PROBLEMS TO WORK ON ::
1. According to the forum thread, how much money in court-ordered payouts has been made?
2. Quote the forum thread word for word, starting at "The vaccine industry" and ending at "Let's see it.".
3. Decide whether each statement agrees with the forum thread, answering yes or no and quoting the words that settle it: (a) The government decided to indemnify vaccine manufacturers. (b) The cited paper is freely accessible without a paywall. (c) Tom_Bombadil replies with "Let's see it."

4 billion dollars in court ordered payouts is proof enough for that. The government estimates that only 1% if victims seek compensation..

The vaccine industry was going out of business, but then the govt stepped in an decided to indemnify the vaccine manufacturers.

[–]wizzwizz4 2 insightful - 1 fun2 insightful - 0 fun3 insightful - 1 fun -  (4 children)

and double-blind study's [sic] with a placebo aren't conducted.

doi:10.1016/S0140-6736(86)91044-5

It's behind a paywall, but I'm sure that there's an open access version accessible from some other DOI provider. There's a list here, in the General section.

[–]Tom_Bombadil 1 insightful - 1 fun1 insightful - 0 fun2 insightful - 1 fun -  (3 children)

Let's see it.

[–]wizzwizz4 2 insightful - 1 fun2 insightful - 0 fun3 insightful - 1 fun -  (2 children)

I've given you all the information you need to get a copy.

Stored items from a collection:
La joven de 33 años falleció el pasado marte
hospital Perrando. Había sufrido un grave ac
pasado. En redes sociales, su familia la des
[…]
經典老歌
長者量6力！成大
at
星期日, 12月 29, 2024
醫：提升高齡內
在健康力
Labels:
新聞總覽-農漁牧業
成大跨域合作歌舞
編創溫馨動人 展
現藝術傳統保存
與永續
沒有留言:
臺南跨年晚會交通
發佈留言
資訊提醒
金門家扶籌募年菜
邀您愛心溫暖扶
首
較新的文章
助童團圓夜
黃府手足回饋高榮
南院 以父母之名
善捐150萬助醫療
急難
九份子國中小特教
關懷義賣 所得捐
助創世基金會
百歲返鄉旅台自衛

--

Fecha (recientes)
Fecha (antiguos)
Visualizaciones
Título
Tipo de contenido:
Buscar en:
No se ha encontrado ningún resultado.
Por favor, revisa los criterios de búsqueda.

SOLUTION LIST ::
1. 4 billion dollars.

2.
The vaccine industry was going out of business, but then the govt stepped in an decided to indemnify the vaccine manufacturers.

[–]wizzwizz4 2 insightful - 1 fun2 insightful - 0 fun3 insightful - 1 fun -  (4 children)

and double-blind study's [sic] with a placebo aren't conducted.

doi:10.1016/S0140-6736(86)91044-5

It's behind a paywall, but I'm sure that there's an open access version accessible from some other DOI provider. There's a list here, in the General section.

[–]Tom_Bombadil 1 insightful - 1 fun1 insightful - 0 fun2 insightful - 1 fun -  (3 children)

Let's see it.

3.
(a) Yes: "decided to indemnify the vaccine manufacturers"
(b) No: "It's behind a paywall"
(c) Yes: "Let's see it."